LOS ANGELES, November 30 — Over 2,000 workers converged on LA’s City Hall on November 27, anticipating the police raid to remove the Occupy encampment. PLP mobilized a group of about 20 students and workers to show solidarity and help organize a defense of the camp. In the hours leading up to the midnight deadline, the PL group distributed 100 CHALLENGES and organized a picket line chanting, “The workers united will never be defeated” and “Whose streets? Our streets.”

As midnight neared, PL led the picket into the streets, defying the police who told the PL’er on the bullhorn leading the march to get back on the sidewalk. Eventually, what was a relatively small picket turned into several hundred protestors, taking over a street intersection next to the main Occupy encampment on the south lawn of City Hall.

Many expected a confrontation with the LAPD that night. However, it was not until the following night that the kkkops raided the camp, overwhelming the couple of hundred occupiers with a force of 1,400 cops. Under orders from the “progressive” LA Mayor, Antonio Villaraigosa, the cops utilized their best “community policing” techniques to avoid an all-out confrontation with the occupiers.

Part of the plan included pre-selecting which media outlets would be allowed to participate.

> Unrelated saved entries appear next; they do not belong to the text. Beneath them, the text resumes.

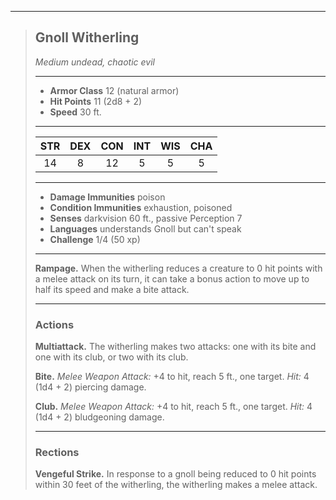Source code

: ***
> ## Gnoll Witherling
> *Medium undead, chaotic evil*
> 
> ***
> 
> - **Armor Class** 12 (natural armor)
> - **Hit Points** 11 (2d8 + 2)
> - **Speed** 30 ft.
> 
> ***
> 
> |STR|DEX|CON|INT|WIS|CHA|
> |:---:|:---:|:---:|:---:|:---:|:---:|
> |14|8|12|5|5|5|
> 
> ***
> 
> - **Damage Immunities** poison
> - **Condition Immunities** exhaustion, poisoned
> - **Senses** darkvision 60 ft., passive Perception 7
> - **Languages** understands Gnoll but can't speak
> - **Challenge** 1/4 (50 xp)
> 
> ***
> 
> **Rampage.** When the witherling reduces a creature to 0 hit points with a melee attack on its turn, it can take a bonus action to move up to half its speed and make a bite attack.
> 
> ***
> 
> ### Actions
> **Multiattack.** The witherling makes two attacks: one with its bite and one with its club, or two with its club.
> 
> **Bite.** *Melee Weapon Attack:* +4 to hit, reach 5 ft., one target. *Hit:* 4 (1d4 + 2) piercing damage.
> 
> **Club.** *Melee Weapon Attack:* +4 to hit, reach 5 ft., one target. *Hit:* 4 (1d4 + 2) bludgeoning damage.
> 
> ***
> 
> ### Rections
> **Vengeful Strike.** In response to a gnoll being reduced to 0 hit points within 30 feet of the witherling, the witherling makes a melee attack.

This was important for the LAPD and the Mayor since they were keen on not letting the media cover the brutality of the police in their violent arrests of occupiers who refused to leave the encampment. The media also made no mention of the skirmishes between racist cops and protestors in the streets near City Hall when the occupiers were trying to disrupt the police operation.

The media did, however, glorify the LAPD’s military-style attack to clear the encampment. Besides mobilizing over 1,000 cops, the LAPD established a police command and processing center at Dodger Stadium for potential arrestees. They also turned dozens of MTA buses into police buses in which they transported close to 300 arrested occupiers. The following day Mayor Villaraigosa celebrated the efficiency of this fascist operation, lauding the “restrained” police behavior.

Despite the clearing of the Occupy encampment, PL’s participation in the nights of the police operation showed the potential leading role a disciplined organization can play in militant struggle. The next step is to transform this militancy into class struggle in our workplaces and campuses around our vision of revolutionary communism.